Emotions are complicated, and while we have many modes for communicating them, from smell, to touch, to visual cues / badges, movements and gestures, and among humans now even explicit language, music has evidently been a pre-eminent mode for complex animals. It is there that we can find the reason why Dmaj7 is different from Dmaj5 or an octave. This is not a mechanistic explanation- brain scientists such as Levitin are busy figuring out how the connections among perception and emotion happen in the brain. But we know
that it happens and wonder, more crucially, about its evolutionary rationale.

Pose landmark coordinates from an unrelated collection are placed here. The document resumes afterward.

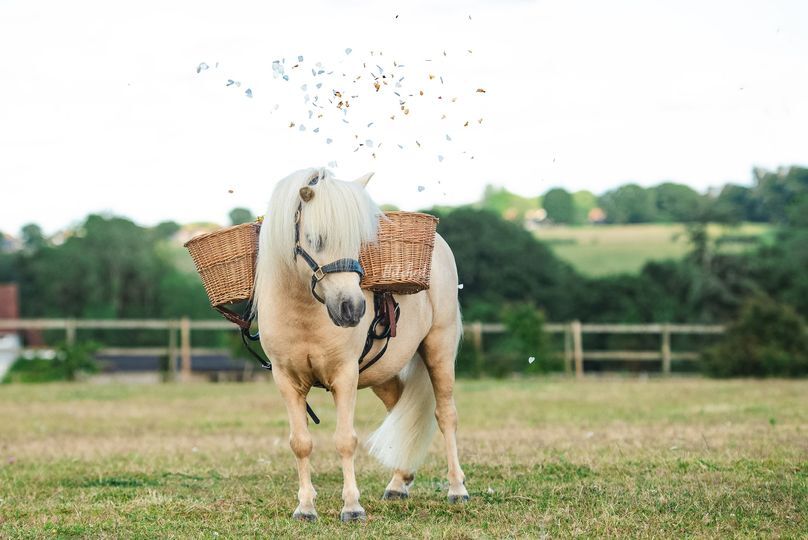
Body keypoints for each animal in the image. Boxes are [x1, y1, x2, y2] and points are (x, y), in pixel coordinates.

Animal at [252, 167, 468, 522]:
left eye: (358, 242)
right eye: (316, 239)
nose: (352, 308)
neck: (303, 313)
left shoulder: (345, 376)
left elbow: (345, 440)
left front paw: (352, 507)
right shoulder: (286, 380)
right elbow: (300, 443)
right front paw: (305, 508)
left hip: (440, 348)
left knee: (446, 414)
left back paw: (457, 489)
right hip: (382, 371)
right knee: (398, 408)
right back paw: (398, 483)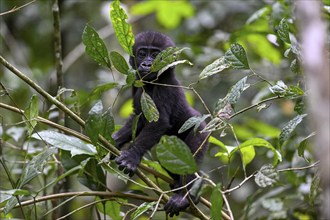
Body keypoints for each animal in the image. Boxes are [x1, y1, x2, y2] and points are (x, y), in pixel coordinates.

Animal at [112, 31, 208, 217]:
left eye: (156, 55)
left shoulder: (165, 88)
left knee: (190, 159)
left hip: (201, 132)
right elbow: (137, 119)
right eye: (142, 53)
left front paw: (132, 156)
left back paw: (184, 196)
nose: (147, 64)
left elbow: (158, 123)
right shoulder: (136, 85)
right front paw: (112, 140)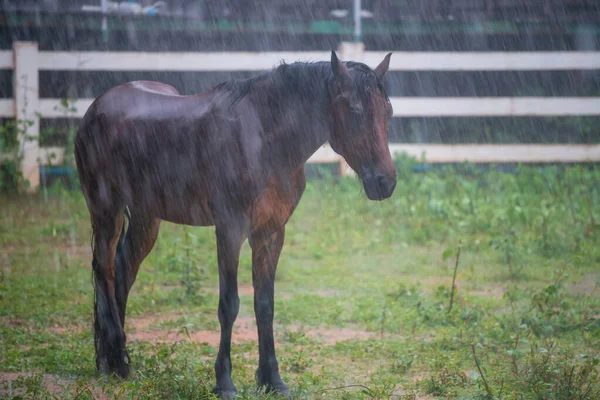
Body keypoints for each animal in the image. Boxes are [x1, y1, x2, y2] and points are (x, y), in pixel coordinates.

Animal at [75, 50, 396, 396]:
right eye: (355, 111)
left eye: (388, 111)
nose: (385, 183)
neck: (264, 140)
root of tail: (95, 108)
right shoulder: (229, 231)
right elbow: (229, 305)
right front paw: (224, 382)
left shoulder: (270, 233)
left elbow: (265, 304)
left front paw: (272, 379)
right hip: (106, 211)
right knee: (105, 272)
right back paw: (113, 362)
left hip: (147, 219)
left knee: (123, 272)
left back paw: (116, 360)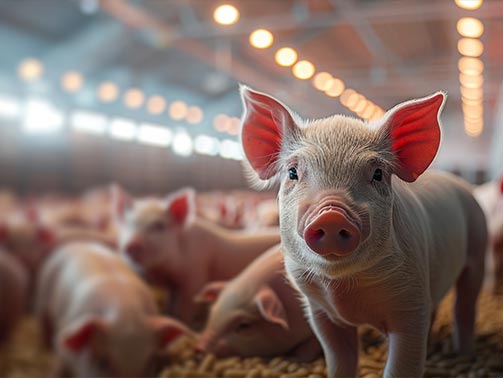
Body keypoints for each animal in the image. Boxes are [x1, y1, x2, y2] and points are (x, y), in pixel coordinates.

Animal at [36, 242, 195, 378]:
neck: (125, 310)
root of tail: (78, 243)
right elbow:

And that rationle, to paint it in extremely glib fashion, is to provide animals, humans included, a mode of emotional communication of exquisite expressiveness and sensitivity, which is open to anyone who hums a tune or coos to a child. It is closely related to language, which is typically strongly musical in part or whole, but is far more deeply and directly emotional.
Indeed, Levitin makes an interesting contrast late in the book between people with the genetic disorders autism and Williams syndrome. The former are emotionally impaired and generally perplexed by music, while the latter are notoriously musically gifted and highly social & verbal. Those with Williams syndrome can read emotions well, as they can music- the languages seem closely related on this genetic level as well.